== Segment start ==

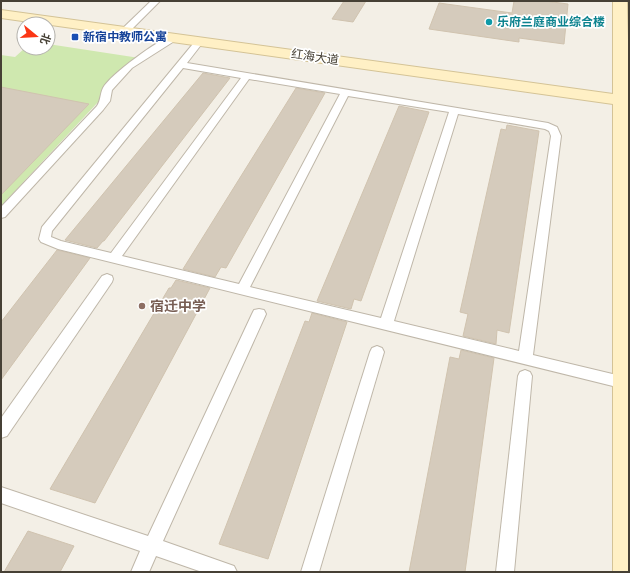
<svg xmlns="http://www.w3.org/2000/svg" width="630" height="573" viewBox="0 0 630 573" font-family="'Alegreya Sans','Noto Sans SC',sans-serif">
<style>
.green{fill:#cfe8af}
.building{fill:#d5cbbc;stroke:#d0c3af}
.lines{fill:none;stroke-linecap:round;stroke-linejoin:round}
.lane-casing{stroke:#bfb7a9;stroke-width:2}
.secondary-casing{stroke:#d4c396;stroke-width:2}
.lane{fill:#fff;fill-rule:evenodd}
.secondary{fill:#fff0c5;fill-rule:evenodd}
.culture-dot{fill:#0f9aa8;stroke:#fff;stroke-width:1.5}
.transit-dot{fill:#1a4fb4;stroke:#fff;stroke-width:1.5}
.education-dot{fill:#8d6e63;stroke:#fff;stroke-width:1.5}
.labels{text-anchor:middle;stroke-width:3.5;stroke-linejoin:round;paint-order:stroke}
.far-culture-label{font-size:12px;font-weight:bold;fill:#0d838f;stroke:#fff;text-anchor:start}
.far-transit-label{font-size:12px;font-weight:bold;fill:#164399;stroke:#fff;text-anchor:start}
.far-street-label{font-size:12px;fill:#464035;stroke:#fff}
.education-label{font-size:14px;font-weight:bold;fill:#785e54;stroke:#fff;text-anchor:start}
</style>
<rect width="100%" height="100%" fill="#f3efe6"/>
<path class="green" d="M48 44 146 59 127 71 1 206V55L15 57 25 48H48Z"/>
<g class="building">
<path d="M344 1H366L353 22 332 19Z"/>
<path d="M514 1H545L568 4 564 44 519 38V42L429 29 439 3 512 13Z"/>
<path d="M203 73 230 78 104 241H103L97 248 65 240Z"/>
<path d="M1 87 89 104 1 195Z"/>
<path d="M296 88 325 93 226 268 221 267 215 277 183 269Z"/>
<path d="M399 106 429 112 361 301 354 299 351 309 317 301Z"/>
<path d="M507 125 539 131 509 333 497 330 496 344 463 336 468 314 460 312 501 129 506 130Z"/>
<path d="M57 250 90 258 1 380V322Z"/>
<path d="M176 280 210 288 95 503 50 489 169 288H171Z"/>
<path d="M312 313 347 322 268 559 219 544 305 321 309 322Z"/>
<path d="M461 350 494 358 465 572H409L450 357 459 359Z"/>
<path d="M28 531 74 546 60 572H4Z"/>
</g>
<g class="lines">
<defs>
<g id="lane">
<path d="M151 1H160L128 33H122L121 31 122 29Z"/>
<path d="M173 35 177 38 176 40 132 68 112 90 110 101 103 110 5 217 1 218V207L97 106C101 100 100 94 103 88 110 75 159 39 173 35Z"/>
<path d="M200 38 204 41 187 63 548 123 557 127 561 136 533 355 625 377 629 378V388L625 389 58 249 41 242 39 239 42 227 197 39ZM183 68 241 78 111 253 61 241 51 237 52 231ZM249 79 340 94 239 284 122 256ZM348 96 449 112 381 318 250 287ZM458 114 545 129 549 131 551 136 519 351 394 321Z"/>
<path d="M107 274 112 276 113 279 112 282 7 436 1 438V418L102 276Z"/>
<path d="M259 309 264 310 266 314 163 541 234 566 237 572H202L156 556 149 572H131L140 551 1 503V487L148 536 252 314 254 310Z"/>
<path d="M377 346 382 348 384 352 319 572H301L370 352 372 348Z"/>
<path d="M525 370 530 372 532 376 514 572H496L518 376 520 372Z"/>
</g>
<path id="secondary" d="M613 1H627L629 80V572H613V104L1 18V10L613 94Z"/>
</defs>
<use href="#lane" class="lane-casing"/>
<use href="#secondary" class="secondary-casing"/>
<use href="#lane" class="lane"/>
<use href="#secondary" class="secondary"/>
</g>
<circle class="culture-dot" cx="489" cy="22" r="4"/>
<rect class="transit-dot" x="71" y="33" width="8" height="8" rx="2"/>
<circle class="education-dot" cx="142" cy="306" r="4"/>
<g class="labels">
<g class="far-culture-label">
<text x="497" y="26">乐府兰庭商业综合楼</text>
</g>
<g class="far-transit-label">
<text x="83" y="41">新宿中教师公寓</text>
</g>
<g class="far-street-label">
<text transform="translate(315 57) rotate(8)" y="4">红海大道</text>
</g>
<g class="education-label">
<text x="150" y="311">宿迁中学</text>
</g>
</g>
<rect width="630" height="573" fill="none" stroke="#464035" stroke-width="4"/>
<g transform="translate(36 36) rotate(108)"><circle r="19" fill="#ffffff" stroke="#b5b3ae"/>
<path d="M0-3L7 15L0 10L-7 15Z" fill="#fb3615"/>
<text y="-6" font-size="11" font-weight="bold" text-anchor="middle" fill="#464035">北</text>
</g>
</svg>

== Segment end ==

EXERCISE REQUIREMENTS: Could you output the full set of entries exactly, skipping every picture?

WRITTEN ANSWER:
<svg xmlns="http://www.w3.org/2000/svg" width="630" height="573" viewBox="0 0 630 573" font-family="'Alegreya Sans','Noto Sans SC',sans-serif">
<style>
.green{fill:#cfe8af}
.building{fill:#d5cbbc;stroke:#d0c3af}
.lines{fill:none;stroke-linecap:round;stroke-linejoin:round}
.lane-casing{stroke:#bfb7a9;stroke-width:2}
.secondary-casing{stroke:#d4c396;stroke-width:2}
.lane{fill:#fff;fill-rule:evenodd}
.secondary{fill:#fff0c5;fill-rule:evenodd}
.culture-dot{fill:#0f9aa8;stroke:#fff;stroke-width:1.5}
.transit-dot{fill:#1a4fb4;stroke:#fff;stroke-width:1.5}
.education-dot{fill:#8d6e63;stroke:#fff;stroke-width:1.5}
.labels{text-anchor:middle;stroke-width:3.5;stroke-linejoin:round;paint-order:stroke}
.far-culture-label{font-size:12px;font-weight:bold;fill:#0d838f;stroke:#fff;text-anchor:start}
.far-transit-label{font-size:12px;font-weight:bold;fill:#164399;stroke:#fff;text-anchor:start}
.far-street-label{font-size:12px;fill:#464035;stroke:#fff}
.education-label{font-size:14px;font-weight:bold;fill:#785e54;stroke:#fff;text-anchor:start}
</style>
<rect width="100%" height="100%" fill="#f3efe6"/>
<path class="green" d="M48 44 146 59 127 71 1 206V55L15 57 25 48H48Z"/>
<g class="building">
<path d="M344 1H366L353 22 332 19Z"/>
<path d="M514 1H545L568 4 564 44 519 38V42L429 29 439 3 512 13Z"/>
<path d="M203 73 230 78 104 241H103L97 248 65 240Z"/>
<path d="M1 87 89 104 1 195Z"/>
<path d="M296 88 325 93 226 268 221 267 215 277 183 269Z"/>
<path d="M399 106 429 112 361 301 354 299 351 309 317 301Z"/>
<path d="M507 125 539 131 509 333 497 330 496 344 463 336 468 314 460 312 501 129 506 130Z"/>
<path d="M57 250 90 258 1 380V322Z"/>
<path d="M176 280 210 288 95 503 50 489 169 288H171Z"/>
<path d="M312 313 347 322 268 559 219 544 305 321 309 322Z"/>
<path d="M461 350 494 358 465 572H409L450 357 459 359Z"/>
<path d="M28 531 74 546 60 572H4Z"/>
</g>
<g class="lines">
<defs>
<g id="lane">
<path d="M151 1H160L128 33H122L121 31 122 29Z"/>
<path d="M173 35 177 38 176 40 132 68 112 90 110 101 103 110 5 217 1 218V207L97 106C101 100 100 94 103 88 110 75 159 39 173 35Z"/>
<path d="M200 38 204 41 187 63 548 123 557 127 561 136 533 355 625 377 629 378V388L625 389 58 249 41 242 39 239 42 227 197 39ZM183 68 241 78 111 253 61 241 51 237 52 231ZM249 79 340 94 239 284 122 256ZM348 96 449 112 381 318 250 287ZM458 114 545 129 549 131 551 136 519 351 394 321Z"/>
<path d="M107 274 112 276 113 279 112 282 7 436 1 438V418L102 276Z"/>
<path d="M259 309 264 310 266 314 163 541 234 566 237 572H202L156 556 149 572H131L140 551 1 503V487L148 536 252 314 254 310Z"/>
<path d="M377 346 382 348 384 352 319 572H301L370 352 372 348Z"/>
<path d="M525 370 530 372 532 376 514 572H496L518 376 520 372Z"/>
</g>
<path id="secondary" d="M613 1H627L629 80V572H613V104L1 18V10L613 94Z"/>
</defs>
<use href="#lane" class="lane-casing"/>
<use href="#secondary" class="secondary-casing"/>
<use href="#lane" class="lane"/>
<use href="#secondary" class="secondary"/>
</g>
<circle class="culture-dot" cx="489" cy="22" r="4"/>
<rect class="transit-dot" x="71" y="33" width="8" height="8" rx="2"/>
<circle class="education-dot" cx="142" cy="306" r="4"/>
<g class="labels">
<g class="far-culture-label">
<text x="497" y="26">乐府兰庭商业综合楼</text>
</g>
<g class="far-transit-label">
<text x="83" y="41">新宿中教师公寓</text>
</g>
<g class="far-street-label">
<text transform="translate(315 57) rotate(8)" y="4">红海大道</text>
</g>
<g class="education-label">
<text x="150" y="311">宿迁中学</text>
</g>
</g>
<rect width="630" height="573" fill="none" stroke="#464035" stroke-width="4"/>
<g transform="translate(36 36) rotate(108)"><circle r="19" fill="#ffffff" stroke="#b5b3ae"/>
<path d="M0-3L7 15L0 10L-7 15Z" fill="#fb3615"/>
<text y="-6" font-size="11" font-weight="bold" text-anchor="middle" fill="#464035">北</text>
</g>
</svg>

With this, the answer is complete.